Big Tech-Funded AI Papers Have Higher Citation Impact, Greater Insularity, and Larger Recency Bias
Max Martin Gnewuch, Jan Philip Wahle, Terry Ruas, Bela Gipp
TL;DR
The paper investigates how Big Tech funding shapes AI research at leading conferences by constructing a Scopus‑based dataset of about 49.8k AI papers (1998–2022) and reading funding acknowledgments to classify industry, public, and non‑funded papers. It introduces the Citation Preference Ratio (CPR) and related metrics (ORCP, mAoC) to quantify citation behavior, insularity, and recency biases across funding types. Key findings include a marked rise in industry funding since 2015, a higher proportion of industry‑funded papers achieving high citation impact, and increasingly insular citation patterns that favor recent industry‑funded work. The work highlights potential shifts in how Big Tech influences AI research trajectories and underscores the need for transparent funding, open science, and diversified funding to sustain innovation.
Abstract
Over the past four decades, artificial intelligence (AI) research has flourished at the nexus of academia and industry.
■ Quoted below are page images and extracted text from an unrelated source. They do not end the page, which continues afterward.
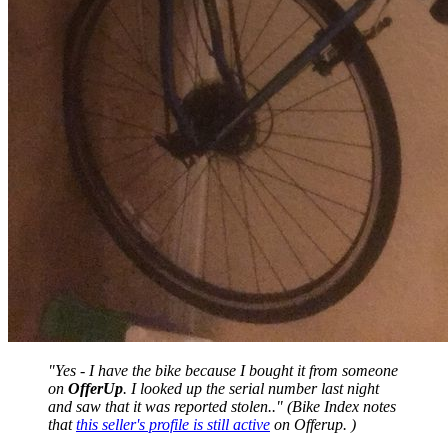
"Yes - I have the bike because I bought it from someone
on
OfferUp
. I looked up the serial number last night
and saw that it was reported stolen.." (Bike Index notes
that
this seller's profile is still active
on Offerup. )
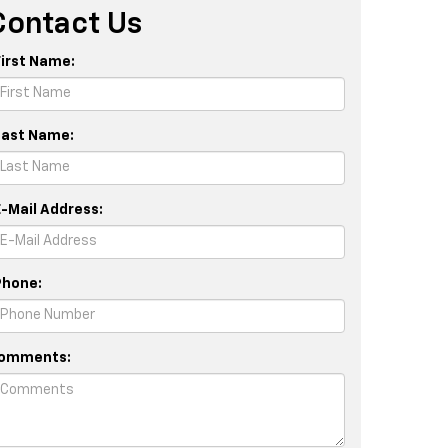
Contact Us
First Name:
Last Name:
E-Mail Address:
Phone:
omments:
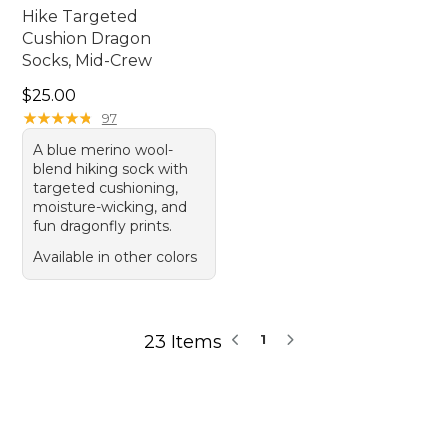
Hike Targeted
Cushion Dragon
Socks, Mid-Crew
Price: $25.00
$25.00
★
★
★
★
★
★
★
★
★
★
97
A blue merino wool-
blend hiking sock with
targeted cushioning,
moisture-wicking, and
fun dragonfly prints.
Available in other colors
23 Items
1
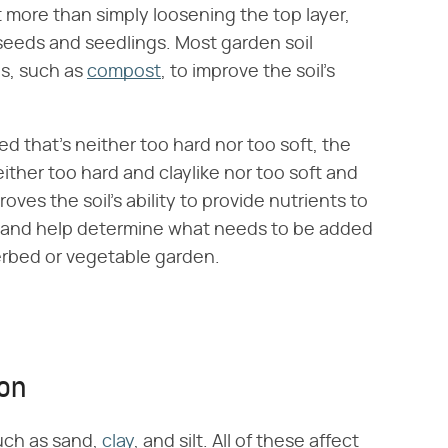
it more than simply loosening the top layer,
 seeds and seedlings. Most garden soil
ls, such as
compost
, to improve the soil's
ed that's neither too hard nor too soft, the
either too hard and claylike nor too soft and
es the soil's ability to provide nutrients to
rehand help determine what needs to be added
owerbed or vegetable garden.
ion
uch as sand,
clay
, and silt. All of these affect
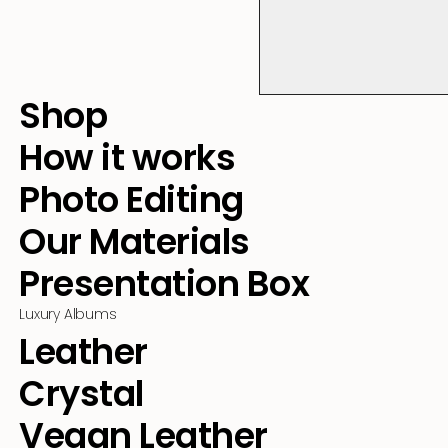
Shop
How it works
Photo Editing
Our Materials
Presentation Box
Luxury Albums
Leather
Crystal
Vegan Leather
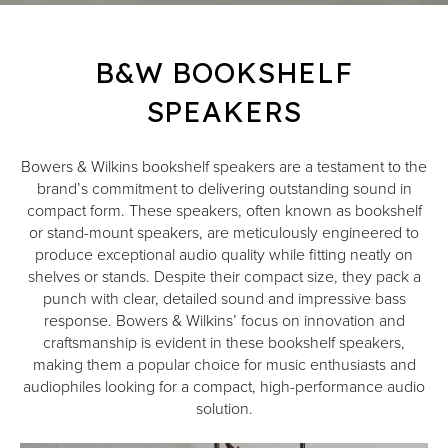
B&W BOOKSHELF
SPEAKERS
Bowers & Wilkins bookshelf speakers are a testament to the
brand’s commitment to delivering outstanding sound in
compact form. These speakers, often known as bookshelf
or stand-mount speakers, are meticulously engineered to
produce exceptional audio quality while fitting neatly on
shelves or stands. Despite their compact size, they pack a
punch with clear, detailed sound and impressive bass
response. Bowers & Wilkins’ focus on innovation and
craftsmanship is evident in these bookshelf speakers,
making them a popular choice for music enthusiasts and
audiophiles looking for a compact, high-performance audio
solution.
However, Big Tech companies have increasingly acquired the edge in computational resources, big data, and talent. So far, it has been largely unclear how many papers the industry funds, how their citation impact compares to non-funded papers, and what drives industry interest. This study fills that gap by quantifying the number of industry-funded papers at 10 top AI conferences (e.g., ICLR, CVPR, AAAI, ACL) and their citation influence. We analyze about 49.8K papers, about 1.8M citations from AI papers to other papers, and about 2.3M citations from other papers to AI papers from 1998-2022 in Scopus. Through seven research questions, we examine the volume and evolution of industry funding in AI research, the citation impact of funded papers, the diversity and temporal range of their citations, and the subfields in which industry predominantly acts. Our findings reveal that industry presence has grown markedly since 2015, from less than 2 percent to more than 11 percent in 2020. Between 2018 and 2022, 12 percent of industry-funded papers achieved high citation rates as measured by the h5-index, compared to 4 percent of non-industry-funded papers and 2 percent of non-funded papers. Top AI conferences engage more with industry-funded research than non-funded research, as measured by our newly proposed metric, the Citation Preference Ratio (CPR). We show that industry-funded research is increasingly insular, citing predominantly other industry-funded papers while referencing fewer non-funded papers. These findings reveal new trends in AI research funding, including a shift towards more industry-funded papers and their growing citation impact, greater insularity of industry-funded work than non-funded work, and a preference of industry-funded research to cite recent work.